O plot é uma grande ideia: uma mulher (Denise Fraga) compra um apartamento com a indemnização concedida pelo governo brasileiro aos cônjuges que perderam os seus parceiros durante o período da ditadura. Ocorre que o marido (César Troncoso), há tantos anos desaparecido, surpreendentemente aparece, o que a coloca em grandes dilemas.
O ponto de partida poderia perfeitamente servir a uma obra baseada na ação, mas a opção da realizadora Tata Amaral não é pelo storytelling, mas por uma abordagem teatral e silenciosa, concentrada num único cenário e que, de resto, está em sintonia com uma certa tradição hermética do cinema brasileiro. Mas não podemos nos queixar de falta de modernidade – e a consagração de “Amour”, onde tudo se passa no interior de um apartamento, está aí para confirmar. O que acaba por interessar não é a forma, mas o conteúdo e a dramaticidade.

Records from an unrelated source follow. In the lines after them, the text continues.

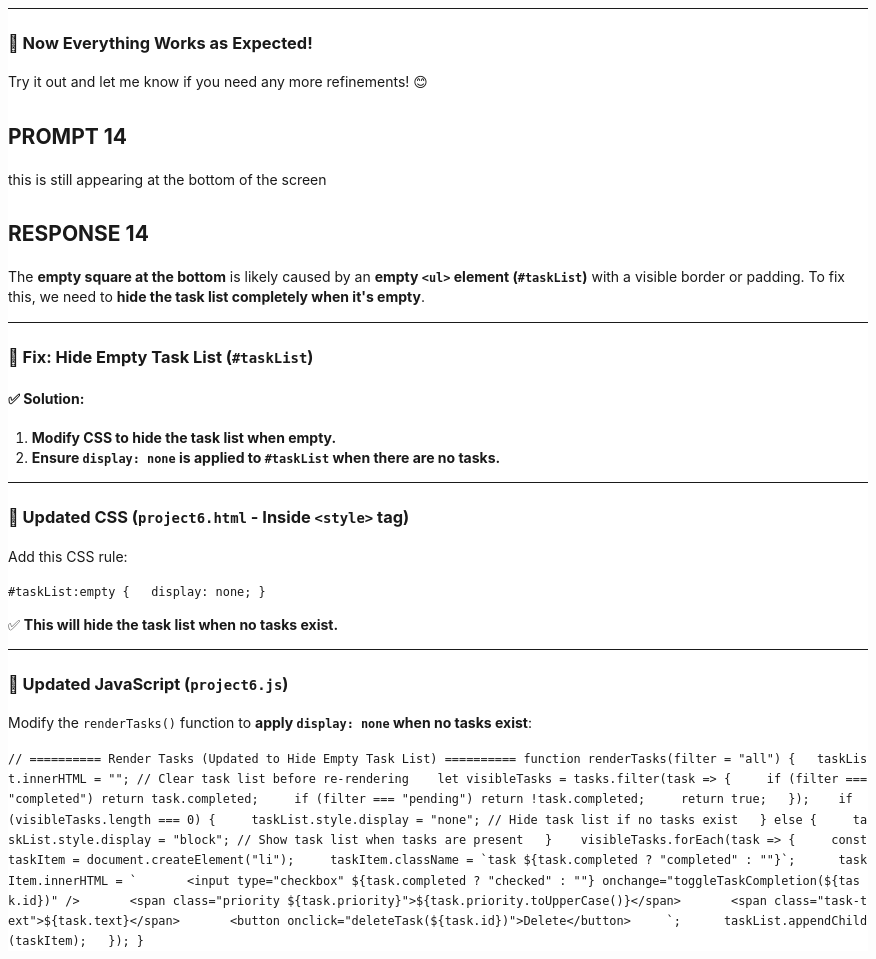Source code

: * * *

### **🚀 Now Everything Works as Expected!**

Try it out and let me know if you need any more refinements! 😊

## PROMPT 14

this is still appearing at the bottom of the screen

## RESPONSE 14

The **empty square at the bottom** is likely caused by an **empty `<ul>` element (`#taskList`)** with a visible border or padding. To fix this, we need to **hide the task list completely when it's empty**.

* * *

### **🔹 Fix: Hide Empty Task List (`#taskList`)**

#### ✅ **Solution:**

1.  **Modify CSS to hide the task list when empty.**
2.  **Ensure `display: none` is applied to `#taskList` when there are no tasks.**

* * *

### **🔹 Updated CSS (`project6.html` - Inside `<style>` tag)**

Add this CSS rule:

`#taskList:empty {   display: none; }`

✅ **This will hide the task list when no tasks exist.**

* * *

### **🔹 Updated JavaScript (`project6.js`)**

Modify the `renderTasks()` function to **apply `display: none` when no tasks exist**:

``// ========== Render Tasks (Updated to Hide Empty Task List) ========== function renderTasks(filter = "all") {   taskList.innerHTML = ""; // Clear task list before re-rendering    let visibleTasks = tasks.filter(task => {     if (filter === "completed") return task.completed;     if (filter === "pending") return !task.completed;     return true;   });    if (visibleTasks.length === 0) {     taskList.style.display = "none"; // Hide task list if no tasks exist   } else {     taskList.style.display = "block"; // Show task list when tasks are present   }    visibleTasks.forEach(task => {     const taskItem = document.createElement("li");     taskItem.className = `task ${task.completed ? "completed" : ""}`;      taskItem.innerHTML = `       <input type="checkbox" ${task.completed ? "checked" : ""} onchange="toggleTaskCompletion(${task.id})" />       <span class="priority ${task.priority}">${task.priority.toUpperCase()}</span>       <span class="task-text">${task.text}</span>       <button onclick="deleteTask(${task.id})">Delete</button>     `;      taskList.appendChild(taskItem);   }); }``
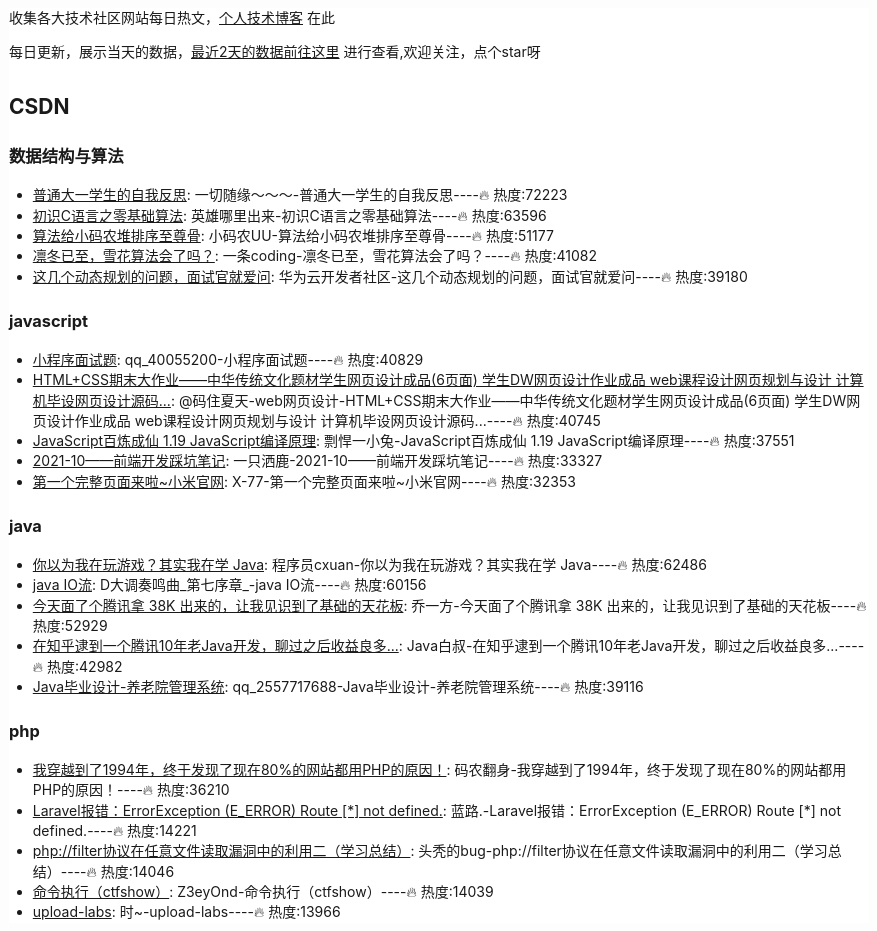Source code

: 
收集各大技术社区网站每日热文，[个人技术博客](https://github.com/dravenww/blob) 在此

每日更新，展示当天的数据，[最近2天的数据前往这里](https://github.com/dravenww/curated-article) 进行查看,欢迎关注，点个star呀
## CSDN 
### 数据结构与算法 
- [普通大一学生的自我反思](https://blog.csdn.net/Sherlook_Holmes/article/details/121283266): 一切随缘～～～-普通大一学生的自我反思----🔥 热度:72223 
- [初识C语言之零基础算法](https://blog.csdn.net/WhereIsHeroFrom/article/details/120521226): 英雄哪里出来-初识C语言之零基础算法----🔥 热度:63596 
- [算法给小码农堆排序至尊骨](https://blog.csdn.net/diandengren/article/details/121280038): 小码农UU-算法给小码农堆排序至尊骨----🔥 热度:51177 
- [凛冬已至，雪花算法会了吗？](https://blog.csdn.net/skylibiao/article/details/121285655): 一条coding-凛冬已至，雪花算法会了吗？----🔥 热度:41082 
- [这几个动态规划的问题，面试官就爱问](https://blog.csdn.net/devcloud/article/details/121283597): 华为云开发者社区-这几个动态规划的问题，面试官就爱问----🔥 热度:39180 

### javascript 
- [小程序面试题](https://blog.csdn.net/qq_40055200/article/details/121261067): qq_40055200-小程序面试题----🔥 热度:40829 
- [HTML+CSS期末大作业——中华传统文化题材学生网页设计成品(6页面) 学生DW网页设计作业成品 web课程设计网页规划与设计 计算机毕设网页设计源码...](https://blog.csdn.net/qq_365392777/article/details/121270378): @码住夏天-web网页设计-HTML+CSS期末大作业——中华传统文化题材学生网页设计成品(6页面) 学生DW网页设计作业成品 web课程设计网页规划与设计 计算机毕设网页设计源码...----🔥 热度:40745 
- [JavaScript百炼成仙 1.19 JavaScript编译原理](https://blog.csdn.net/weixin_39570751/article/details/121285528): 剽悍一小兔-JavaScript百炼成仙 1.19 JavaScript编译原理----🔥 热度:37551 
- [2021-10——前端开发踩坑笔记](https://blog.csdn.net/weixin_34727238/article/details/121252881): 一只洒鹿-2021-10——前端开发踩坑笔记----🔥 热度:33327 
- [第一个完整页面来啦~小米官网](https://blog.csdn.net/weixin_45990864/article/details/121207797): X-77-第一个完整页面来啦~小米官网----🔥 热度:32353 

### java 
- [你以为我在玩游戏？其实我在学 Java](https://blog.csdn.net/qq_36894974/article/details/121244100): 程序员cxuan-你以为我在玩游戏？其实我在学 Java----🔥 热度:62486 
- [java IO流](https://blog.csdn.net/Lee0620/article/details/121261869): D大调奏鸣曲_第七序章_-java IO流----🔥 热度:60156 
- [今天面了个腾讯拿 38K 出来的，让我见识到了基础的天花板](https://blog.csdn.net/gu1857035894/article/details/121256038): 乔一方-今天面了个腾讯拿 38K 出来的，让我见识到了基础的天花板----🔥 热度:52929 
- [在知乎逮到一个腾讯10年老Java开发，聊过之后收益良多...](https://blog.csdn.net/pp13164892/article/details/121275902): Java白叔-在知乎逮到一个腾讯10年老Java开发，聊过之后收益良多...----🔥 热度:42982 
- [Java毕业设计-养老院管理系统](https://blog.csdn.net/QinTao9961220/article/details/121256547): qq_2557717688-Java毕业设计-养老院管理系统----🔥 热度:39116 

### php 
- [我穿越到了1994年，终于发现了现在80%的网站都用PHP的原因！](https://blog.csdn.net/coderising/article/details/121239970): 码农翻身-我穿越到了1994年，终于发现了现在80%的网站都用PHP的原因！----🔥 热度:36210 
- [Laravel报错：ErrorException (E_ERROR) Route [*] not defined.](https://blog.csdn.net/Echo1924/article/details/121290388): 蓝路.-Laravel报错：ErrorException (E_ERROR) Route [*] not defined.----🔥 热度:14221 
- [php://filter协议在任意文件读取漏洞中的利用二（学习总结）](https://blog.csdn.net/L2329794714/article/details/121296780): 头秃的bug-php://filter协议在任意文件读取漏洞中的利用二（学习总结）----🔥 热度:14046 
- [命令执行（ctfshow）](https://blog.csdn.net/unexpectedthing/article/details/121283699): Z3eyOnd-命令执行（ctfshow）----🔥 热度:14039 
- [upload-labs](https://blog.csdn.net/m0_62782839/article/details/121280620): 时~-upload-labs----🔥 热度:13966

Neste sentido, trata-se de um filme com grande qualidade a nível da realização (Tata Amaral é uma realizadora experiente e prestigiada), com um bom argumento (a cargo de um dos maiores nomes da cinematografia brasileira, Jean-Claude Bernardet), com bons desempenhos e inventividade cénica e visual suficiente.
Apesar disto, padece daqueles defeitos comuns a este tipo de abordagem, ou seja, têm momentos onde não se consegue evitar a queda da intensidade dramática e do interesse. E, apesar do drama ser solucionado de forma eficaz e coerente, fica a sensação de que com aquele ponto de partida e com a capacidade inquestionável da realizadora, podia se ter feito mais.